Migrating ZooKeeper into Kubernetes

zek · on April 9, 2020

I work at HubSpot (on Kafka) and so I was a "user" of this migration because kafka uses Zookeeper for coordination. Its pretty amazing how convenient Kube services made this whole transition and we actually learned a lot from this that we will likely end up applying similar strategies for migrating other services onto Kube. Allowing kube services to point to either external resources or pods/internal ones is a probably the best feature I have found in Kube so far (and there are a lot of great features)

klysm · on April 9, 2020

it’s a little funny to think that if you’re running ZooKeeper in Kubernetes that you’re using etcd to manage the state of the servers of your state management servers

hinkley · on April 11, 2020

Circular dependencies at the bottom of your tech stack are trouble.

I'm having a slow motion argument with a coworker about a piece of code I maintain.

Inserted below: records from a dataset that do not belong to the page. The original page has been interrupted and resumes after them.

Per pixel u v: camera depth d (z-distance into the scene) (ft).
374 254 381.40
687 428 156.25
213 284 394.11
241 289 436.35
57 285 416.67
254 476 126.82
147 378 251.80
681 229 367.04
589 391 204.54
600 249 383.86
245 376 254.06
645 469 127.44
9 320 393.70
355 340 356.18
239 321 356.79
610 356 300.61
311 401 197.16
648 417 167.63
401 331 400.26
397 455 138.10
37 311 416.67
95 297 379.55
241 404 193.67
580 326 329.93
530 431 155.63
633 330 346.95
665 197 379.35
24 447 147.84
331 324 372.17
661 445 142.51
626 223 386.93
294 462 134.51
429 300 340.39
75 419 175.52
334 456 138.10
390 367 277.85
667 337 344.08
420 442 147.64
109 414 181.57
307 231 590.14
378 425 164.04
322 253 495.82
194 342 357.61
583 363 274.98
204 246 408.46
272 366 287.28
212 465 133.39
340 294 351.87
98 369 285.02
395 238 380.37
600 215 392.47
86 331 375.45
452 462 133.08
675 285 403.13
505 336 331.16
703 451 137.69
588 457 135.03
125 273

It provides bootstrapping data that nearly all of our code uses in some way. Everything from stats and logging up to user-visible functionality.

Every time I run into a hiccup, he's there asking why I'm not using our telemetry or networking code for the internals. It's true that if you are very, very careful, you can manage circular startup dependencies, but anyone sneezes and your app won't start or worse, drops into an infinite loop. Either you build on simpler building blocks with similar functionality, or you find a different way to organize the code.

FBISurveillance · on April 9, 2020

In context of Kafka, hopefully KIP-500 [1] will get implemented sometime soon.

If you're feeling lucky, you can also use zetcd [2] to connect ZK apps to etcd. I've been able to actually run Kafka with it as a toy project a little while ago.

[1] https://cwiki.apache.org/confluence/display/KAFKA/KIP-500%3A...

[2] https://github.com/etcd-io/zetcd

takeda · on April 9, 2020

What is the problem with ZK though? The only thing I can think of is that requires JVM, but other than that it is quite solid as far as the locking service is concerned, and since you are using Kafka you already are using JVM.

FridgeSeal · on April 10, 2020

Because if I already have a K8’s cluster, and I want to run a application that requires ZK, I now have to dedicate resources to running a ZK cluster, within my K8’s cluster just to run the one application I cared about.

I also personally find configuring and running Java applications confusing AF. Why are the configs seemingly split into different places and environment variables? Does it get clearer after dealing with Java things for a while?

klysm · on April 9, 2020

Given the close similarity in guarantees, this kind of thing seemed possible but I didn’t know it actually existed! Would it be sketchy to use the same etcd instance as k8s though? It seems desirable to keep that isolated so you don’t fuck up your whole cluster

jpgvm · on April 9, 2020

I would caution against using zetcd specifically with Kafka however as we ran into issues with this in the past.

hinkley · on April 11, 2020

So do none of consul, zookeeper and etcd have a tool for migrating from one of their competitors?

I suppose you end up with Zookeeper running in Kubernetes because the only way to migrate service discovery is to have all machines report to both clusters and then start moving to reading from the new one.

hinkley · on April 11, 2020

Looks like etcd has a module that implements the zookeeper API, but the logistics of moving a bunch of services (without an outage) still seems massive to me. Because old servers still want to discover in the old registry, not the new one.

You can’t just bridge two Raft protocols. If the bridge goes down even once, good luck getting consensus again. And based on the benchmarks I can find, it seems the wire protocol is part of the secret sauce for at least etcd.